During the drilling operations when a borehole is drilled through underground formations the drill string undergoes considerable abrasion during rotation within the borehold and/or the well casing. The abrasion is amplified when the drilling mud contains abrasive formation particles being flushed out of the drilling area by the drilling mud. The wear resulting from this abrasion often occurs on the shouldered areas of the tool joints and contributes greatly to a very rapid failure of the highly stressed thread areas of said tool joints.
Methods of slowing or reducing this wear involved fusing a layer of cast tungsten carbide particles in an alloy steel matrix. This resulted in an extended useful life of the tool joint but in many instances gave rise to a second detrimental effect which was a higher than normal rate of wear on the inside of the well casing. Later, it was found that a layer of mild steel alloy on top of a layer of large sintered tungsten carbide particles would greatly reduce the wear in the casing while extending the life of the tool joint. When offshore drilling became very prevalent in the industry, the single hardbanding procedure and the hardbanding procedure with a mild steel overlay resulted in an extended life for the tool joint which, though better than a plain steel joint, still left a lot to be desired.
Due to the expense and time involved in pulling drilling strings from offshore wells and shuttling new or resurfaced drill string components to the site from somewhere onshore, the wear and tear on drill strings became an even greater consideration. Attempted solutions involved placing thicker bands of hardsurfacing material on the tool joints. Unfortunately, this failed to solve the problem since the cast tungsten carbide particles are extremely brittle and therefore subject to spalling. Spalling is the failure of a hard brittle material during high point loading in compression.

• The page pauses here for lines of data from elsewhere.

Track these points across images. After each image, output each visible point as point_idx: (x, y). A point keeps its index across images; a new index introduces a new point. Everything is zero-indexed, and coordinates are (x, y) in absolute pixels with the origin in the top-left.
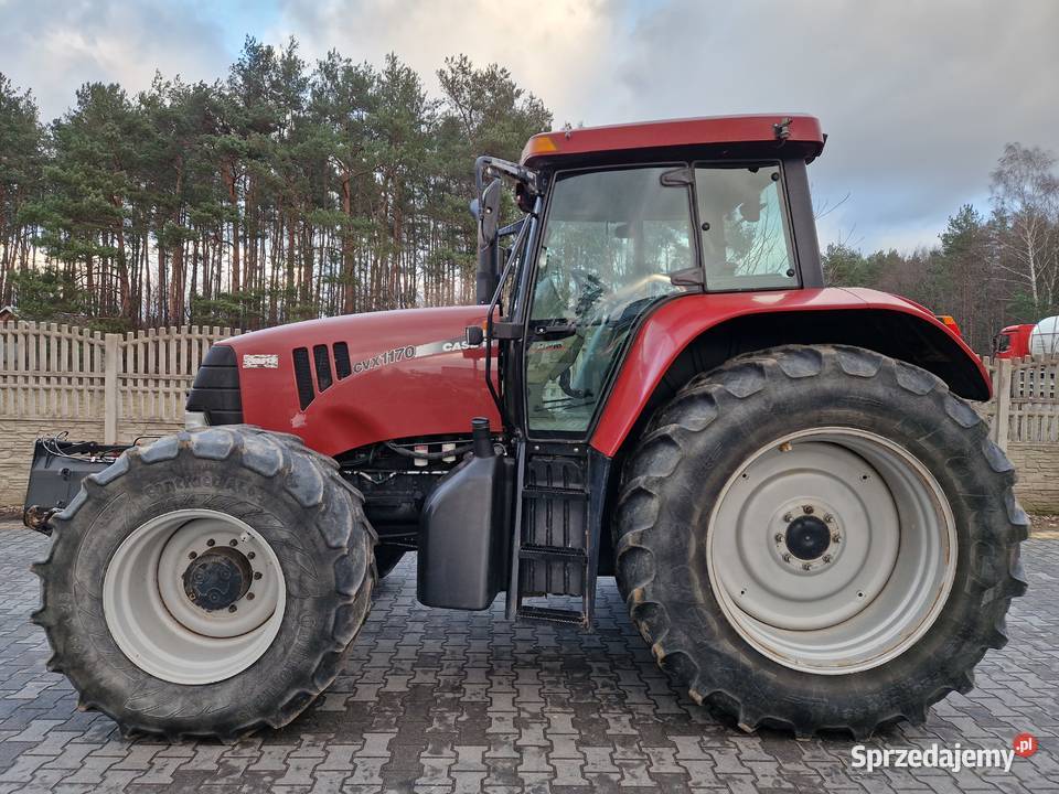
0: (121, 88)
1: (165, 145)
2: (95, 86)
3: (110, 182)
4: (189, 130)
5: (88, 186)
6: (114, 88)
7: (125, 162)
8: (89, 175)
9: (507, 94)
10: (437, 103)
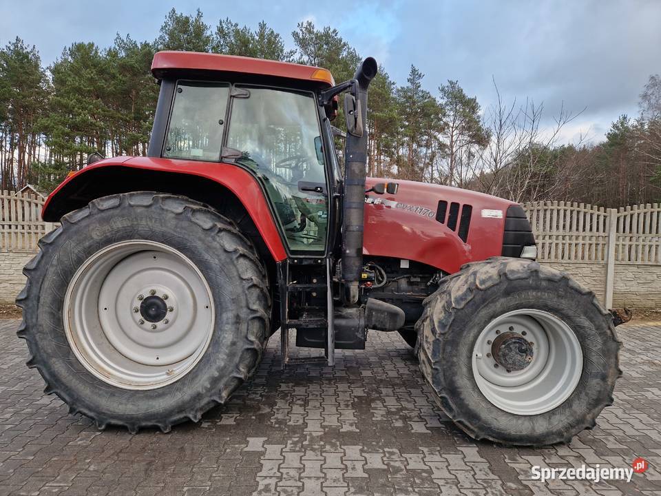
0: (95, 46)
1: (124, 82)
2: (80, 44)
3: (91, 106)
4: (140, 73)
5: (79, 109)
6: (91, 45)
7: (100, 94)
8: (79, 101)
9: (337, 46)
10: (292, 53)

The present invention provides a much thicker hardbanding application with accompanying extended life of the tool joint without increased susceptibility to failure due to spalling. This is achieved by utilizing multiple layers of sintered tungsten carbide particles in a steel matrix which provides a thicker overall surface of hardbanding material while the tougher sintered tungsten carbide particles are resistent to spalling.